◆ Texto mostrado:
****
Temores cometarios.
Un recorrido por
miedos antiguos
El temor a los cometas es un temor que se
niega a desaparecer. Seguramente el carácter imprevisible de estos astros
(podemos predecir su llegada, pero no podemos prever su brillo, si se
fragmentarán, si se apagarán, etc.) y la espectacularidad con la que aparecen
en los cielos impresionan nuestros espíritus, que se niegan a creer en los
argumentos de la ciencia sobre su carácter inocuo.
Es un lugar común en los textos sobre
astronomía referirse despectivamente a los temores cometarios como fruto de la
ignorancia, cuyas sombras se habrían disipado a medida que conocíamos más sobre
estos astros errantes. Es cierto que últimamente casi no tememos a los cometas,
ya nos explicaremos sobre ese “casi”, pero lo que no es cierto es que ese temor
haya sido infundado, pues se fundaba en lo que la ciencia astronómica de épocas
anteriores especulaba sobre su naturaleza. En su época, y por lo que se sabía,
eran temores fundados.
****
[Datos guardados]
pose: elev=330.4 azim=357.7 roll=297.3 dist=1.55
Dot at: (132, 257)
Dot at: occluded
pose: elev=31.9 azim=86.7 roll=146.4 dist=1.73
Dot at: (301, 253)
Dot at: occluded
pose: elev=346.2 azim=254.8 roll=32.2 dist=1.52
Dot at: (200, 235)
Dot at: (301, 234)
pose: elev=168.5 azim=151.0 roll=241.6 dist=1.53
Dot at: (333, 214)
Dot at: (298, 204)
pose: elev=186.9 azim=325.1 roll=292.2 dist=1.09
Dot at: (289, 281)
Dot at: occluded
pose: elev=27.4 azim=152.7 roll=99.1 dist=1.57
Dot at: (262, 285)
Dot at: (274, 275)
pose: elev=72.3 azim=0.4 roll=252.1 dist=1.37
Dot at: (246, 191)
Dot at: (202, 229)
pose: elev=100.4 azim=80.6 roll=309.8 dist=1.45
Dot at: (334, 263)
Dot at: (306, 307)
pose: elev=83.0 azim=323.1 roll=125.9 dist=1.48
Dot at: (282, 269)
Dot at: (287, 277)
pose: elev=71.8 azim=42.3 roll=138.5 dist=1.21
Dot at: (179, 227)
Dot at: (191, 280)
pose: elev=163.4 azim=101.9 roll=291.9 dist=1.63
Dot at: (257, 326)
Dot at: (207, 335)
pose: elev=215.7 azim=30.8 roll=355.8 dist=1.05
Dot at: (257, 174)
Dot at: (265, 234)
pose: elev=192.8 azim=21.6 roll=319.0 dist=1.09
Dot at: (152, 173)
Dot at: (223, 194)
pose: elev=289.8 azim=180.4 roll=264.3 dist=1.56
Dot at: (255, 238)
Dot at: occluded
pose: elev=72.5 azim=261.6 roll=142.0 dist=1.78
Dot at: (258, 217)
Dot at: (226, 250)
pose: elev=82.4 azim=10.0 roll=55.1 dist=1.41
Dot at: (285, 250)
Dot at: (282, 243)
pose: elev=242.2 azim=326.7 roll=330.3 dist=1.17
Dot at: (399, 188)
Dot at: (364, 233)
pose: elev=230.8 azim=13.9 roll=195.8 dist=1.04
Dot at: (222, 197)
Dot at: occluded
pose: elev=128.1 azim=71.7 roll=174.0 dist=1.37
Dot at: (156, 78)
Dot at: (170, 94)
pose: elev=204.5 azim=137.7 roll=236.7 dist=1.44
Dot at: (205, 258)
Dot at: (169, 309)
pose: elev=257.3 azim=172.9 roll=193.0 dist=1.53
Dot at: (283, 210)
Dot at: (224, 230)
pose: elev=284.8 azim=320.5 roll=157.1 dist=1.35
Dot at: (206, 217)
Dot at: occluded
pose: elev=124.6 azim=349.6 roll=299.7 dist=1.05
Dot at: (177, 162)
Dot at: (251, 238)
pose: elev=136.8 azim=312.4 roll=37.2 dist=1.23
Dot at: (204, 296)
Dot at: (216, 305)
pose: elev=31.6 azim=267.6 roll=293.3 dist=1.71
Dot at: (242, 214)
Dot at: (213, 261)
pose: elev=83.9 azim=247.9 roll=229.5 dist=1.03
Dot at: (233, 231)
****
◆ Tareas a realizar:
1. Copia otra vez el texto sobre el miedo a los cometas, empezando en "Temores cometarios." y terminando en "su carácter inocuo.", pero pon "impredecible" en lugar de "imprevisible".
2. Di si cada una de estas afirmaciones coincide con el texto sobre el miedo a los cometas. Contesta sí o no y copia entre comillas las palabras del texto que lo deciden.
(a) Se puede predecir cuándo llegan los cometas.
(b) En su época, los temores a los cometas no tenían fundamento.
(c) Hoy ya no sentimos ningún miedo a los cometas.

◆ Respuestas del ejercicio:
1.
Temores cometarios.
Un recorrido por
miedos antiguos
El temor a los cometas es un temor que se
niega a desaparecer. Seguramente el carácter impredecible de estos astros
(podemos predecir su llegada, pero no podemos prever su brillo, si se
fragmentarán, si se apagarán, etc.) y la espectacularidad con la que aparecen
en los cielos impresionan nuestros espíritus, que se niegan a creer en los
argumentos de la ciencia sobre su carácter inocuo.

2.
(a) Sí: "podemos predecir su llegada".
(b) No: "En su época, y por lo que se sabía, eran temores fundados."
(c) No: "casi no tememos a los cometas".